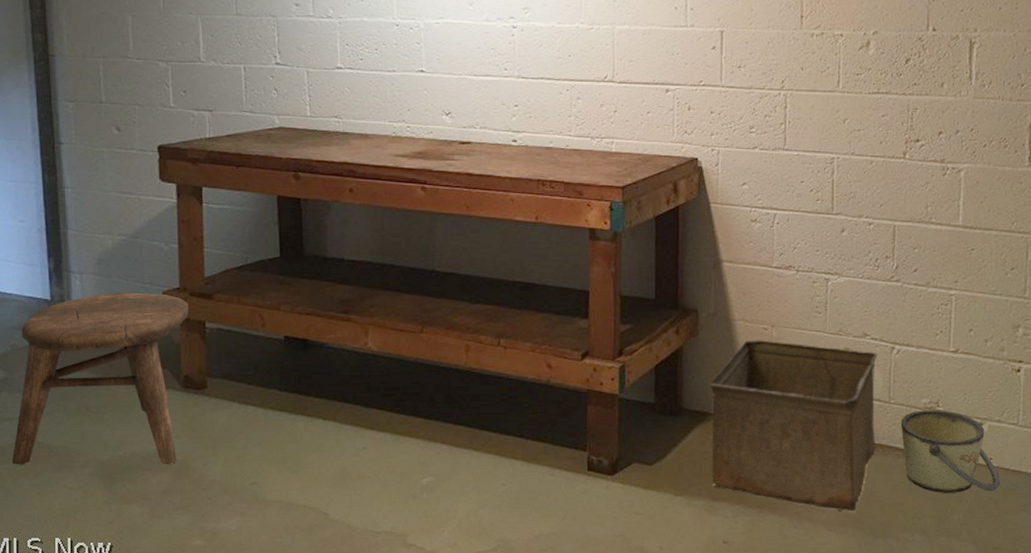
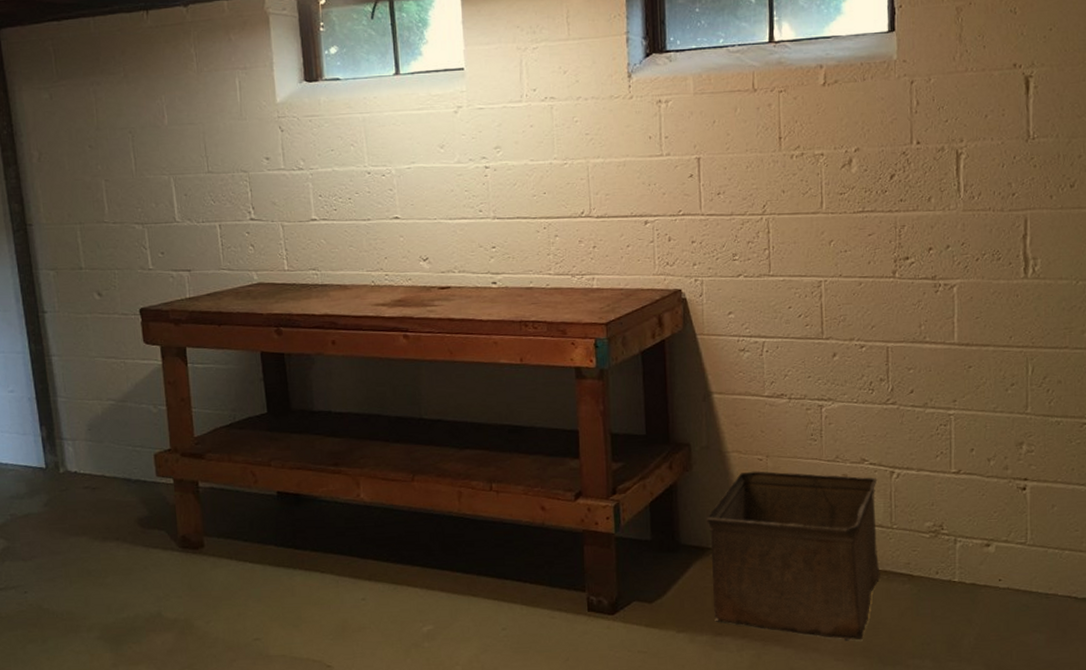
stool: present [11,292,189,465] -> none [19,455,182,632]
bucket: present [900,410,1000,493] -> none [904,533,1011,617]

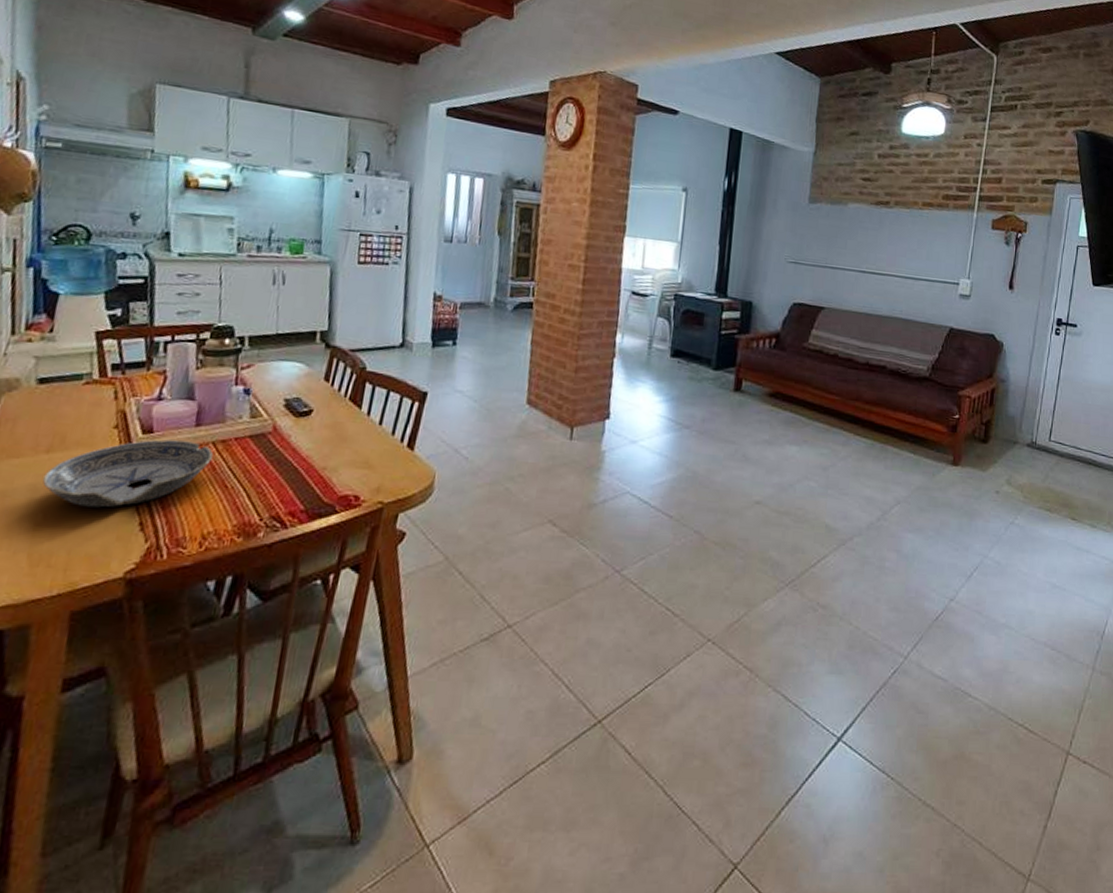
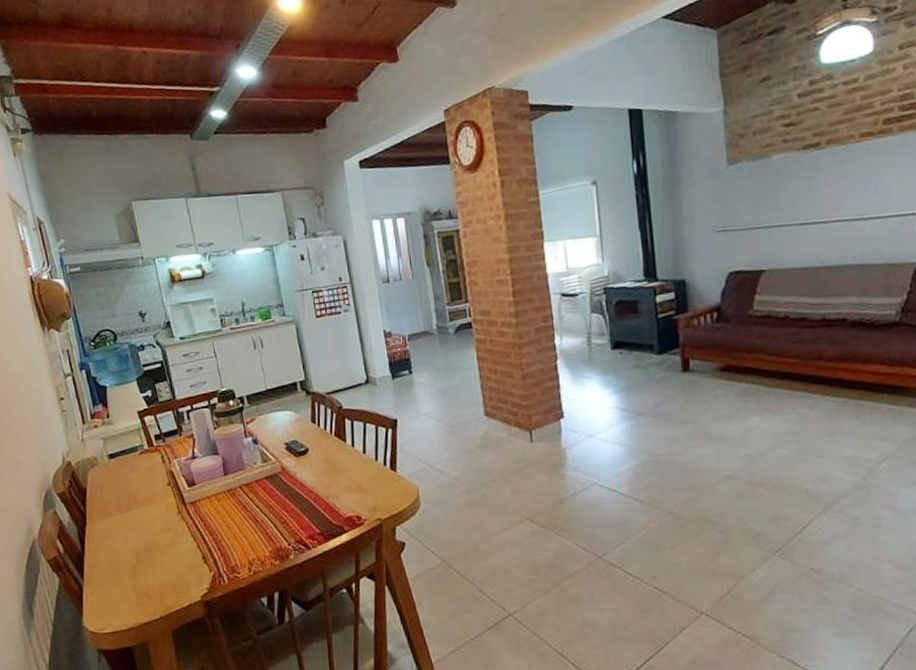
bowl: present [43,439,213,508] -> none [130,488,242,549]

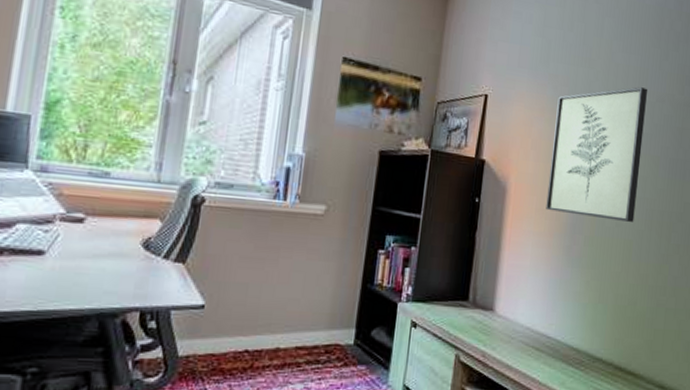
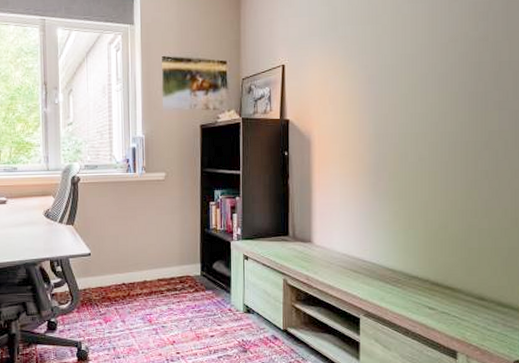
wall art: present [546,87,647,222] -> none [348,31,438,156]

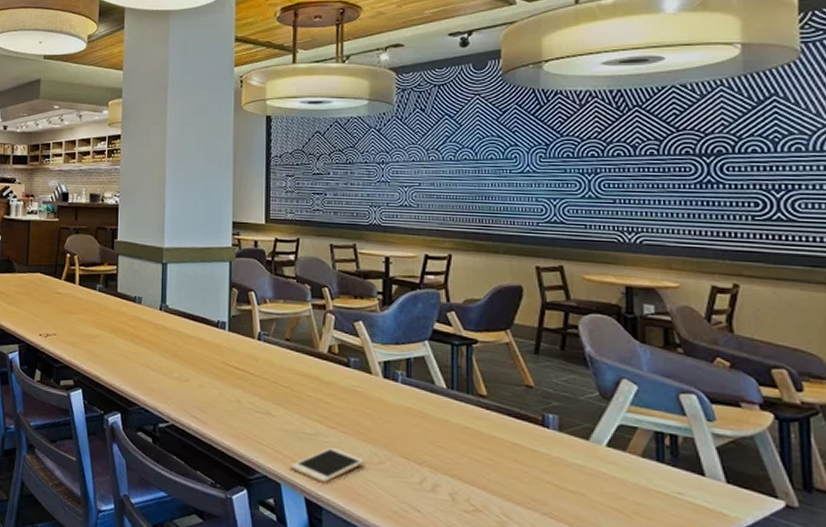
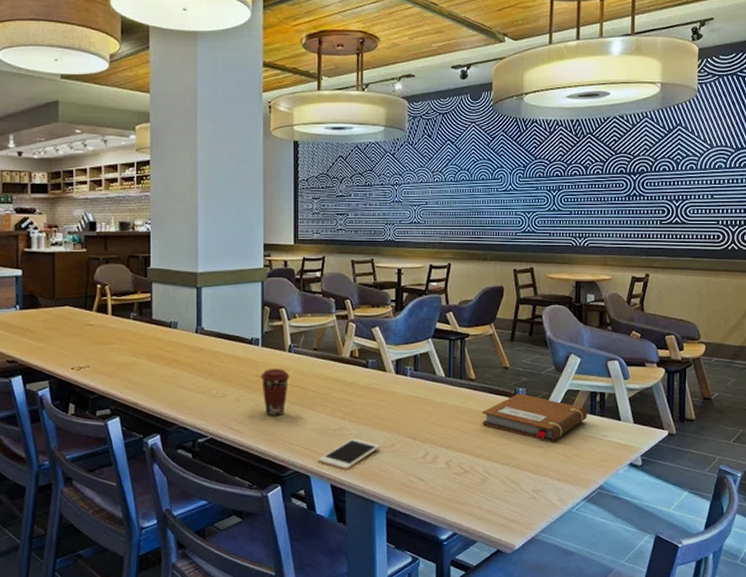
coffee cup: none [226,356,259,410] -> present [260,369,290,416]
notebook: none [498,420,652,491] -> present [482,393,587,442]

******************************

Job item: If a record holds a picture, leave the picture out and copy everything else exactly.

Completed task:
stool: present [11,292,189,465] -> none [19,455,182,632]
bucket: present [900,410,1000,493] -> none [904,533,1011,617]

bowl: present [43,439,213,508] -> none [130,488,242,549]

wall art: present [546,87,647,222] -> none [348,31,438,156]

coffee cup: none [226,356,259,410] -> present [260,369,290,416]
notebook: none [498,420,652,491] -> present [482,393,587,442]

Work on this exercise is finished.